Given passage:
——————————
Sunday, November 25, 2018

Book Review: Antiheroes

I received an advanced reader copy in exchange for an honest review. I want to thank the Phoenix Fiction Writers for their anthology and for helping me practice how to properly spell the word “antiheroes.” (Nailed it!) All opinions are my own.

As this book is not a traditional novel but rather a short story anthology, I found myself confronted with the unique pursuit that was writing a review. With so many different authors and stories, it hardly seems adequate to evaluate one story based on another. So, I thought I’d break up my review in a similar fashion to the short stories with mini reviews and a precursor review of the book as a whole.

Book: Antiheroes by Kyle Robert Shultz, E.B. Dawson, Hannah Heath, Beth Wangler, Nate Philbrick, J.E. Purrazzi, and K.L. + Pierce
Genre: Fantasy, Science Fiction, Short Stories
My rating: 4/5 stars
Awards: None (yet!)
Year published: 2018
Seven-word description: A story a day keeps boredom away.

Some of the stories work well as stand alone narratives, referencing but not depending on other novels, other stories are a little harder for me to grasp. Overall, the fantasy stories made more sense, not that the science fiction ones were bad. I’m just saying that, as independent stories with unique world building and character development, the fantasy ones worked better for me.


“The Wolf at the Door” by Kyle Robert Shultz

Don’t read this. Don’t look at a single word past this introduction.

I’m sorry to say I followed the advice, at least for a few minutes. I was sitting at my computer when I first downloaded the e-book, then moved to my bed for more comfortable reading. Author of the Beaumont and Beasley series, Shultz is brilliant at writing fairy tale retellings. Though this story references characters from the series, it can be understood and read on its own.

Reminiscent of the tale of Red Riding Hood, the story follows one Wilhelmina Grimm to a village in the woods. And that ending, though! I definitely didn’t expect that.

Overall Thoughts: Best Plot Twist

“Vengeance Hunter” by Hannah Heath

“Quila turned away. ‘I would rather starve than live on the blood of innocents.’”

I don’t usually read stories about vampires, but wow! That one was good.

I was first introduced to Heath’s writing by her short story Skies of Dripping Gold, and I’ve been hooked on her stories ever since. Her themes are amazing. Yes, even in a story told from the perspective of an antihero who harvests blood for her people. Creepy. *shudders*

My only question: is it plausible to harvest blood from a person after they’re dead without compromising the blood? I mean, sure, it’s a story about vampires, but still.

Overall Thoughts: Best Themes

“The Word Thrower” by Beth Wangler

“Words are sharp; wield them kindly.”

Several of Wangler’s books are on my TBR list, but I haven’t read much more than her short stories. While I may not have much to compare Wangler’s work to (yet), I still enjoyed this story and the way it explores how words have power and how they might have even more power if certain people have the ability to speak and have their words become reality.
——————————
Recorded data:

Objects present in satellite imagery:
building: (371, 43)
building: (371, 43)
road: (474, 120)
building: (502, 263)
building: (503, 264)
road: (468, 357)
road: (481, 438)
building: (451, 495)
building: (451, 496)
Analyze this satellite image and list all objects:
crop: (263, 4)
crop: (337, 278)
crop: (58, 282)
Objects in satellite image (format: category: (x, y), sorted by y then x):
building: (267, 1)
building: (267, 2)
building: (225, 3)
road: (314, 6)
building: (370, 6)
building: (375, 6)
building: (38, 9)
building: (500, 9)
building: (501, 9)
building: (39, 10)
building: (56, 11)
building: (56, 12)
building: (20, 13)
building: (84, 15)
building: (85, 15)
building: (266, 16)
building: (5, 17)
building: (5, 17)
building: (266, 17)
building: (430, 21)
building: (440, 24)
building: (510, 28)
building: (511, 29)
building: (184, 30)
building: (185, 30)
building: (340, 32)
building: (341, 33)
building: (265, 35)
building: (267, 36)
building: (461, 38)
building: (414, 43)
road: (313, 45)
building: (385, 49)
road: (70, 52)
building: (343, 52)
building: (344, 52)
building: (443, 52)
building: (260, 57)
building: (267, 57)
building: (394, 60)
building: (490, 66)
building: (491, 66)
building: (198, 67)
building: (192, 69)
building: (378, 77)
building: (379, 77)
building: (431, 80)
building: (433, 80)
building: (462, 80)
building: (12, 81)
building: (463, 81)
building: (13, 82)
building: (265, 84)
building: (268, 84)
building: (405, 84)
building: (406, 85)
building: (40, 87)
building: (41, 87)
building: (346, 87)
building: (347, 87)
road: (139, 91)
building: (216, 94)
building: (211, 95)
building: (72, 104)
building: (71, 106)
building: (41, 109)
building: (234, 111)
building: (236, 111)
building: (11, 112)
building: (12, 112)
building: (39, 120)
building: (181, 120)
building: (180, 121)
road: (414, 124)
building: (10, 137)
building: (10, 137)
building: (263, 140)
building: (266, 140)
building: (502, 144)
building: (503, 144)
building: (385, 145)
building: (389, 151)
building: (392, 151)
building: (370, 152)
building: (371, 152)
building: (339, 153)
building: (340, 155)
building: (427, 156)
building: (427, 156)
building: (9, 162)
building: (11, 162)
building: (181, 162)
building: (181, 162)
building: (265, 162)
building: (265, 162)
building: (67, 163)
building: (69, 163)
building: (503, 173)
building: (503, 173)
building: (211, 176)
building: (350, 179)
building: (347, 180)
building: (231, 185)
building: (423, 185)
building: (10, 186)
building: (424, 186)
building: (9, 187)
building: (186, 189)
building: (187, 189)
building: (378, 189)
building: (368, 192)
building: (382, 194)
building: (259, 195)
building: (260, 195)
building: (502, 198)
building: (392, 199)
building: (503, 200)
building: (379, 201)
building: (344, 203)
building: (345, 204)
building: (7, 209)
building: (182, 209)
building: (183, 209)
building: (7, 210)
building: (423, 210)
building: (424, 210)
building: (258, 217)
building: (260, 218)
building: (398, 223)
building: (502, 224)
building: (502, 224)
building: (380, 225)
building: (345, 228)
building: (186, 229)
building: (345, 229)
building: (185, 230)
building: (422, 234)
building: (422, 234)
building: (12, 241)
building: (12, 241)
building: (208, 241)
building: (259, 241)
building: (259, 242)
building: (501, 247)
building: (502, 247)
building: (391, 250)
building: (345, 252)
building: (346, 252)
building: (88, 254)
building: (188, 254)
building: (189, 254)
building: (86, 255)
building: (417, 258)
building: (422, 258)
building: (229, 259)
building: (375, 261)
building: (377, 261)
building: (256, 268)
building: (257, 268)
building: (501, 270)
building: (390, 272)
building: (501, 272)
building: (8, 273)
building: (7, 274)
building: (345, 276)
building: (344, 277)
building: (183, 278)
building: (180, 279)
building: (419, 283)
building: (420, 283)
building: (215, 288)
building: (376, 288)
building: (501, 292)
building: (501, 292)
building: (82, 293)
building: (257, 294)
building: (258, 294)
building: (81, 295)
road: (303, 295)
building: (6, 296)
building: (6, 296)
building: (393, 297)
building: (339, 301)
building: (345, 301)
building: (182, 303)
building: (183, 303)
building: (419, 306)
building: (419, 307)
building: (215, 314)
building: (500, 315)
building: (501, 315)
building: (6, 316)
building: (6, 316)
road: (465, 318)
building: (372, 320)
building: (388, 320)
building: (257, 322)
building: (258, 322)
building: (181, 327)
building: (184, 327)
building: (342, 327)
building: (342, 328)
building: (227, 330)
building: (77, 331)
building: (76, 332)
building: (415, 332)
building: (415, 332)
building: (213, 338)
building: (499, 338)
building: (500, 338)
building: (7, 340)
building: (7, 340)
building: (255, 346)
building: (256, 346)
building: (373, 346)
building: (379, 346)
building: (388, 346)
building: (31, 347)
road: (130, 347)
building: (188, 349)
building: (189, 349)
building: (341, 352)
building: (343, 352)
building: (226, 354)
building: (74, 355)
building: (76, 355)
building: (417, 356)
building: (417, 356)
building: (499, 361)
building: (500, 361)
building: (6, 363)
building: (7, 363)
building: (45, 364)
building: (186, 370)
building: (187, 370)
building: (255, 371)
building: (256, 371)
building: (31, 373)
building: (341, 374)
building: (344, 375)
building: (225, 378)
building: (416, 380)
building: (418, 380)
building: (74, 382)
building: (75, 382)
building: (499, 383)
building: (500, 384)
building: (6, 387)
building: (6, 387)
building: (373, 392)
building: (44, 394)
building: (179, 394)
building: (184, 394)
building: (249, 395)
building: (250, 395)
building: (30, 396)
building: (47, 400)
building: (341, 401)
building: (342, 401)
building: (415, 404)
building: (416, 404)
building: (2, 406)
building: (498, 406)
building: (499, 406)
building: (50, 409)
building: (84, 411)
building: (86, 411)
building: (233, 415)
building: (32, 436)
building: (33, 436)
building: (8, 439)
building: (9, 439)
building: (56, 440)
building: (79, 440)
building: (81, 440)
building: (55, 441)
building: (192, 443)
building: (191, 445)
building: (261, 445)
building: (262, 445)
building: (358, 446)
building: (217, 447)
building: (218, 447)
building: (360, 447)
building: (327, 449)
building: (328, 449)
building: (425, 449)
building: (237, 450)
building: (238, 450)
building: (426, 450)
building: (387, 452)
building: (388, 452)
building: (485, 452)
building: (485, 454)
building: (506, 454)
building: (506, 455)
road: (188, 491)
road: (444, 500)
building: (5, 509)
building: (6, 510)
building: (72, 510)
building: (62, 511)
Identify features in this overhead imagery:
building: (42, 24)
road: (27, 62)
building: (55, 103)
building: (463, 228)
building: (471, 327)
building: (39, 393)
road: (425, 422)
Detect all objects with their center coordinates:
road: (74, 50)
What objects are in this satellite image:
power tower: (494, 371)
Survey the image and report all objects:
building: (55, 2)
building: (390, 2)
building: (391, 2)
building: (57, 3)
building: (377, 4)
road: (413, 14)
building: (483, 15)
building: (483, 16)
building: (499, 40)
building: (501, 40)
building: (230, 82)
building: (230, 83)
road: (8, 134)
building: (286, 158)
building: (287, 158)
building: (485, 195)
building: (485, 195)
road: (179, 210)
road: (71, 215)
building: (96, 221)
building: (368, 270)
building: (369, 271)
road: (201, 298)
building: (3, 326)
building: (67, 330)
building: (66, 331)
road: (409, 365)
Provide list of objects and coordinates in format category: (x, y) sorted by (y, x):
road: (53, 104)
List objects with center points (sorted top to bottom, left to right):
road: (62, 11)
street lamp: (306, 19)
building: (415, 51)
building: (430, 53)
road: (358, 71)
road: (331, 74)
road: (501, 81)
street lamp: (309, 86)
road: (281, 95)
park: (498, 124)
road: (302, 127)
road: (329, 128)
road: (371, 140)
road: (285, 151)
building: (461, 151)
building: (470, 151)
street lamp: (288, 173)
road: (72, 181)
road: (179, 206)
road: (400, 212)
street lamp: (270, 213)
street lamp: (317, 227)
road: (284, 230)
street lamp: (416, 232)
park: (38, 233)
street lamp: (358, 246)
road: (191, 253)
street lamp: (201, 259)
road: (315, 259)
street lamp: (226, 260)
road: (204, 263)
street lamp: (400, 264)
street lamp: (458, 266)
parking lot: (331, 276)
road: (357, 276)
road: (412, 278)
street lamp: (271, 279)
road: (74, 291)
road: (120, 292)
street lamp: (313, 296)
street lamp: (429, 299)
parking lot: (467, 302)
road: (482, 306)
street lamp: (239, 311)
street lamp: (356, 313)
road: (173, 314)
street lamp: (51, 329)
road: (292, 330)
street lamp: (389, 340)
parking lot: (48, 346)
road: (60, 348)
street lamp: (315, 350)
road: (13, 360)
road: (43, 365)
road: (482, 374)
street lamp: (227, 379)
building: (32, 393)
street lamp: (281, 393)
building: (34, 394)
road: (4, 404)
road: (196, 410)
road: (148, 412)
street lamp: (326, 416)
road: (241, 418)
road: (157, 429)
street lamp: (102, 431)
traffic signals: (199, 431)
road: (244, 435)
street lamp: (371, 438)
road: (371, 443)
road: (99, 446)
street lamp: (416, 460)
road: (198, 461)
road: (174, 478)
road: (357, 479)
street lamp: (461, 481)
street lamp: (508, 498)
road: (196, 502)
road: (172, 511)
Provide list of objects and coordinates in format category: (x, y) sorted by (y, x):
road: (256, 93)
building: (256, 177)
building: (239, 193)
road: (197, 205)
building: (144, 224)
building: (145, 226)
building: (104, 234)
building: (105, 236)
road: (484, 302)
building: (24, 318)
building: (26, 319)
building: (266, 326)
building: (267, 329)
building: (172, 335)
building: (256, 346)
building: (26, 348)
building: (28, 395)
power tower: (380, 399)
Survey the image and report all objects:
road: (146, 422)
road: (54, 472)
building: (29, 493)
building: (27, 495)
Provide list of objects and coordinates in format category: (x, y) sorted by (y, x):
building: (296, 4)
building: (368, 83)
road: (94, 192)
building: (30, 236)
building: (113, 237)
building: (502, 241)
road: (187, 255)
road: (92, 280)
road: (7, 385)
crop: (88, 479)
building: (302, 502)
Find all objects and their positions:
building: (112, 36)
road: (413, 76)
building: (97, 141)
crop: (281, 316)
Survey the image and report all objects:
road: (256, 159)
——————————
Problems to solve:
1 - List every story title that has its own heading in the book review, with the author named beside it.
2 - Pick up the book review where it stops and carry it forward.

Answers in order:
1 -
"The Wolf at the Door" by Kyle Robert Shultz
"Vengeance Hunter" by Hannah Heath
"The Word Thrower" by Beth Wangler

2 -
I’m still not sure whether or not Dax counts as an antihero, though. I mean, I’m pretty sure I get what the author is going for, but still. *shrugs*

Overall Thoughts: Most Thought Provoking

“The Astounding Mortal Peril of Denna Dorwen” by Nate Philbrick

“When six o’clock tea-time settled over the Dragon Tooth Curiosity Shop, Denna Dorwen found herself suspended by the blouse from a peg on the wall, contemplating her own imminent doom.”

Well that was entertaining! I was first introduced to Philbrick’s work when I read his novel Where the Woods Grow Wild, a light-hearted fantasy adventure with great characters. Philbrick doesn’t disappoint with this short story, either. His writing style is witty and entrancing, and the plot twists took me by surprise. Seriously, I should have seen that coming!

The only thing is that I’m not sure whether to root for Denna or not. I’m leaning toward not. Antiheroes are so complicated.

Overall Thoughts: Best Antihero

Science Fiction

“Stealing Freedom” by J.E. Purrazzi

I’m sorry to say I don’t remember this one very much. I like the idea that Koya seems to be some sort of cyborg with some pretty cool abilities, but nobody seems to view his physical appearance in a positive light. That and he doesn’t seem to take a very active role in his own story. The story ended on a sort of cliffhanger, though, so perhaps there’s more to be told.

Overall Thoughts: Most International

“Gynoid” by K.L.+Pierce

This story is about a balance between logic and emotion, human and artificial intelligence. I liked the uniqueness of the writing style. Though it threw me off at first, I came to appreciate it more as the story went on. And the narrative introduced me to some terms I hadn’t understood before.

I’m not sure I fully understand this story. There were organizations I’m quite sure what their purpose was, much less what their acronyms stand for. Perhaps it’s meant to be a part of another novel I haven’t read?

Overall Thoughts: Most Scientific

“Striker” by E.B. Dawson

“I may not be religious, but I think my mother would have said that no scientific procedure can remove a man’s soul; he has to give it up willingly. And I’m not gonna do that.”

I had read one of Dawson’s novels before and didn’t care for it, but her short story in this anthology had to be my favorite in the sci-fi category. The plot follows Danny, a government agent with enhanced abilities known as a Striker, as he goes rouge and embarks on a self-imposed mission of vengeance. With stellar world building (pun intended), well-developed characters, and thought-provoking themes, this story is everything I enjoy about sci-fi.

My only complaint is the cliffhanger. I need more!

Overall Thoughts: Best Suspense

In all, I gave the Antiheroes anthology 4/5 stars for some great stories and some confusing ones, some heroic actions and some less than heroic. But hey, we’re talking about antiheroes here. Whoever asked for perfection? I’d recommend this anthology to readers of science fiction and fantasy looking for some interesting and thought-provoking stories.

Interested in Antiheroes? Have you read it yet? You might also enjoy these books: Colors of Fear by Hannah Heath, The Beast of Talesend by Kyle Robert Shultz, and Where the Woods Grow Wild by Nate Philbrick.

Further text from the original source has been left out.